'I leave behind a settled system. The credit must go to the board also. BCCI in many ways was a trend-setter, it gave us the best possible resources to prepare good pitches.'
Curator Daljit Singh has retired a happy man after 22 years of service to Indian cricket. The groundstaff are no longer seen as gardeners and are getting due respect, a change that pleases him the most.
Daljit, a former first-class cricketer, may not be involved in the BCCI's pitch committee anymore but it is still difficult to keep him away from the 22-yard strip.
He continues to head the Punjab Cricket Association pitch committee and is overseeing preparations for the second T20 International between India and South Africa in Mohali on Wednesday. It is hot and humid even for the players but it doesn't bother Daljit one bit.
"I still exercise. I got to if I have to stand under the sun," said Daljit, who resigned as BCCI's chief curator earlier this month.
Former PCA and BCCI president Inderjit Singh Bindra handpicked him to produce the fastest pitch in India at Mohali back in 1993 and in another four years, Daljit became part of BCCI's first pitch committee in 1997.
"Needless to say Indian cricket has come a long way including the job of a curator. Back in the day groundsmen were merely seen as maalis (gardeners) who didn't even get paid but now we have a system in place which produces certified curators (since 2012).
"Like umpires, curators are also posted now," he said, referring to BCCI's four-level certification course which groundsmen have to pass to become curators.
As of now, around 100 BCCI certified curators are working across the country.
"It is a big number. I leave behind a settled system. The credit must go to the board also. BCCI in many ways was a trend-setter, it gave us the best possible resources to prepare good pitches. The likes of Bindra, Jagmohan Dalmiya and Sharad Pawar listened to us."

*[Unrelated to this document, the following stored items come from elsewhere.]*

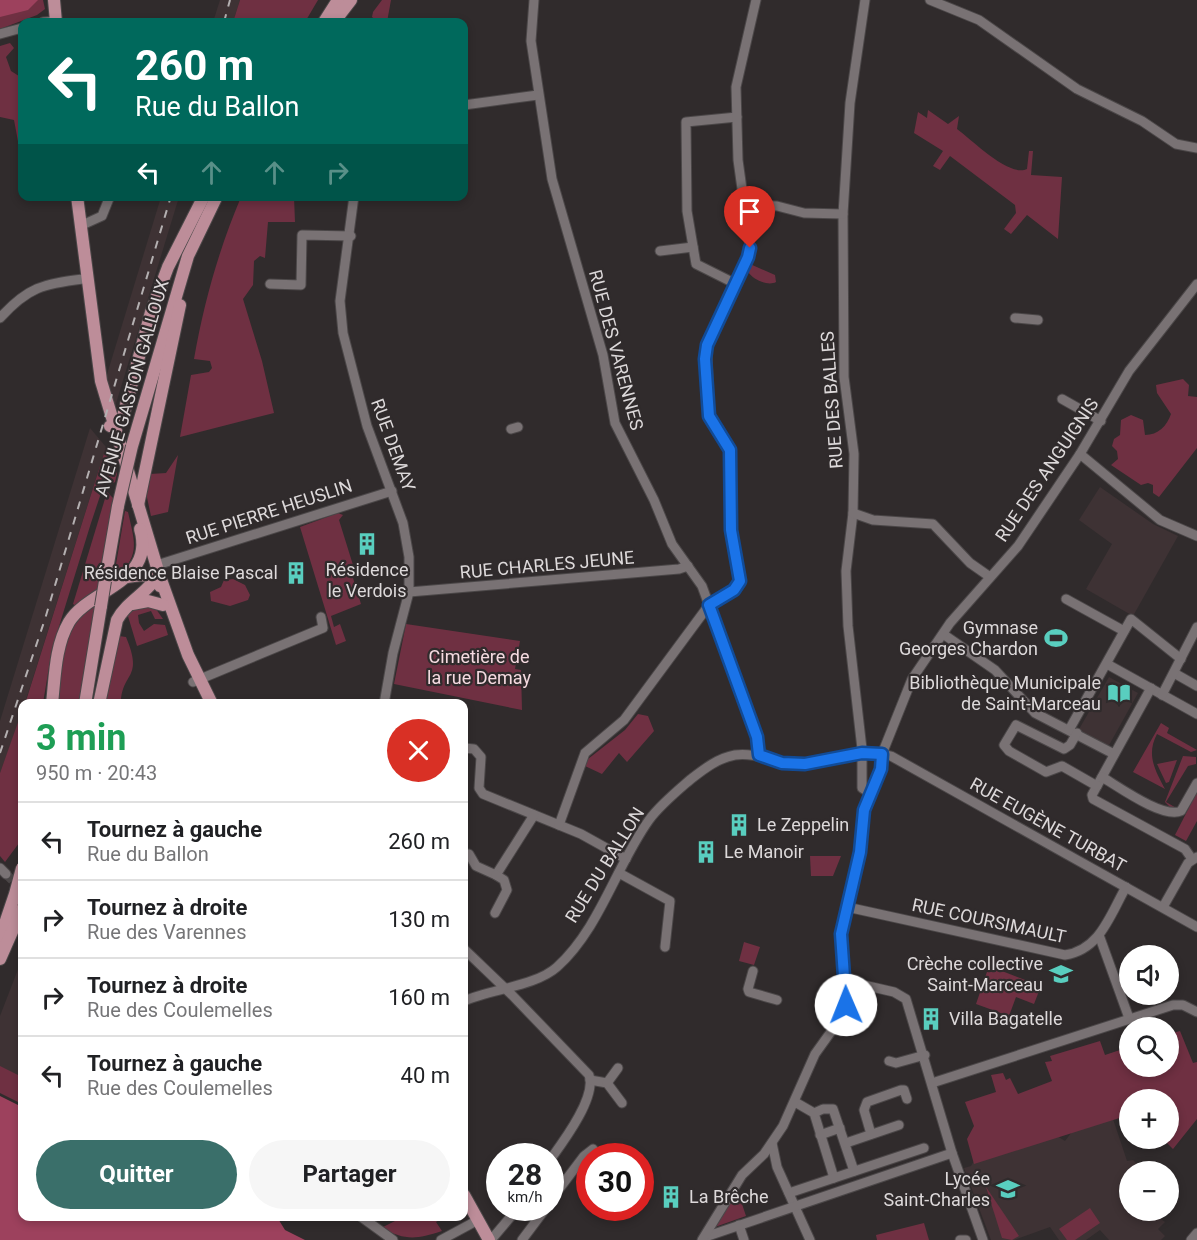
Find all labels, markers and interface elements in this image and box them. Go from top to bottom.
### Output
text: 260 m [135,41,254,90]
icon: left [36,42,114,120]
text: Rue du Ballon [135,91,299,123]
icon: left [132,156,165,189]
icon: ahead [195,156,228,189]
icon: ahead [258,156,291,189]
icon: right [321,156,354,189]
pin [724,186,775,248]
icon: arrive [733,195,766,228]
street label: RUE DES VARENNES [585,267,648,433]
street label: AVENUE GASTON GALLOUX [90,277,173,499]
street label: RUE DES BALLES [816,330,847,470]
street label: RUE DES ANGUIGNIS [991,394,1103,546]
street label: RUE DEMAY [367,396,420,494]
street label: RUE PIERRE HEUSLIN [183,475,355,548]
building icon: Résidence le Verdois [354,531,380,557]
street label: RUE CHARLES JEUNE [459,546,635,583]
place label: Résidence le Verdois [326,559,408,601]
building icon: Résidence Blaise Pascal [283,560,309,586]
place label: Résidence Blaise Pascal [84,562,278,583]
place label: Gymnase Georges Chardon [899,617,1038,659]
sports icon: Gymnase Georges Chardon [1043,625,1069,651]
park label: Cimetière de la rue Demay [427,646,531,688]
place label: Bibliothèque Municipale de Saint-Marceau [909,672,1101,714]
library icon: Bibliothèque Municipale de Saint-Marceau [1106,680,1132,706]
text: 3 min [36,717,127,759]
button: close [387,719,450,782]
text: 950 m · 20:43 [36,761,157,785]
street label: RUE EUGÈNE TURBAT [967,773,1130,876]
street label: RUE DU BALLON [561,803,649,926]
building icon: Le Zeppelin [726,812,752,838]
place label: Le Zeppelin [757,814,849,835]
text: Tournez à gauche [87,817,262,842]
icon: left [36,825,69,858]
text: 260 m [388,829,450,854]
building icon: Le Manoir [693,839,719,865]
place label: Le Manoir [724,841,804,862]
text: Rue du Ballon [87,842,209,866]
street label: RUE COURSIMAULT [910,894,1068,947]
text: Tournez à droite [87,895,247,920]
icon: right [36,903,69,936]
text: 130 m [388,907,450,932]
text: Rue des Varennes [87,920,246,944]
map controls [1119,945,1179,1221]
button: sound [1119,945,1179,1005]
place label: Crèche collective Saint-Marceau [907,953,1043,995]
school or university icon: Crèche collective Saint-Marceau [1048,961,1074,987]
text: Tournez à droite [87,973,247,998]
position arrow [814,973,878,1037]
icon: right [36,981,69,1014]
text: 160 m [388,985,450,1010]
text: Rue des Coulemelles [87,998,273,1022]
building icon: Villa Bagatelle [918,1006,944,1032]
place label: Villa Bagatelle [949,1008,1062,1029]
button: search [1119,1017,1179,1077]
text: Tournez à gauche [87,1051,262,1076]
icon: left [36,1059,69,1092]
text: 40 m [401,1063,450,1088]
text: Rue des Coulemelles [87,1076,273,1100]
button: + [1119,1089,1179,1149]
button: Quitter [36,1140,237,1209]
button: Partager [249,1140,450,1209]
speed limit sign: 30 [576,1143,654,1221]
text: 28 [508,1157,542,1192]
button: − [1119,1161,1179,1221]
place label: Lycée Saint-Charles [884,1168,990,1210]
school or university icon: Lycée Saint-Charles [995,1176,1021,1202]
building icon: La Brêche [658,1184,684,1210]
place label: La Brêche [689,1186,769,1207]
text: km/h [507,1188,543,1206]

The job of a curator is a thankless one, especially in India, where intense discussions over the nature of the pitch are normal ahead of an international game.
More often that not, pressure is exerted by the home side to prepare a pitch of its liking.
"You can't say interference, they have their interests, why not?" asks Daljit.
"The home team takes interest and there is nothing wrong in that. It is like that all over the world. Curator must realise there is a match referee. If you go overboard, you could get a poor rating. There must be a balance between bat and ball."
And he too was accused of going "overboard" in certain cases, most infamously in the 2009 game between India and Sri Lanka in Delhi where the game was abandoned due to a "dangerous pitch". The entire BCCI committee, including Daljit, was sacked following the incident. He was later reinstated.
"There was an inquiry conducted by the ICC and its then curator Andy Atkinson had come to Delhi. He prepared the report which stated that the BCCI curators were not at fault. The DDCA was undergoing renovation at that time and I had warned them against the lack of time to prepare a suitable pitch but they did not pay heed to it," he recalled.
More recently, in 2017, Daljit received flak for preparing a rank turner for the India-Australia Test series opener in Pune where the hosts suffered a massive 333-run defeat with the match getting over well inside three days.
The pitch was expectedly rated poor by the ICC and it was a rare loss for India at home. Daljit said there is nothing wrong in preparing turning tracks and that game was a one-off.
"It is fair enough. They also prepare to their needs when we travel. Ideally the pitch should seam on day one, helps the batting side on day two and three and after that spinners come into play.
"Having said that, like you and me, pitches also age. It also depends a lot on what time of the year you are conducting the game, the pitch will behave accordingly. This time in North, Ranji Trophy will be played in December and I expect the fast bowlers to have a good time."
Having played the game for decades before becoming a curator, Daljit always has a bagful of stories to tell. He likes the understanding between India captain Virat Kohli and coach Ravi Shastri.
"The captain runs the show and it is best that coaches work behind scenes," said Daljit, who extensively worked with Karnataka legends Anil Kumble, Rahul Dravid, Sunil Joshi, Javagal Srinath, Venkatesh Prasad, Dodda Ganesh and Sujit Somasunder when he was working for a company in Bangalore.
"The great G R Viwanath spotted me in a market and told me to work with the players. They all went on to play for India but when I met them first they were not great athletes. I remember I could beat Anil in a sprint. But through sheer hardwork he rose to the top and many other Karnataka players of that era also shone."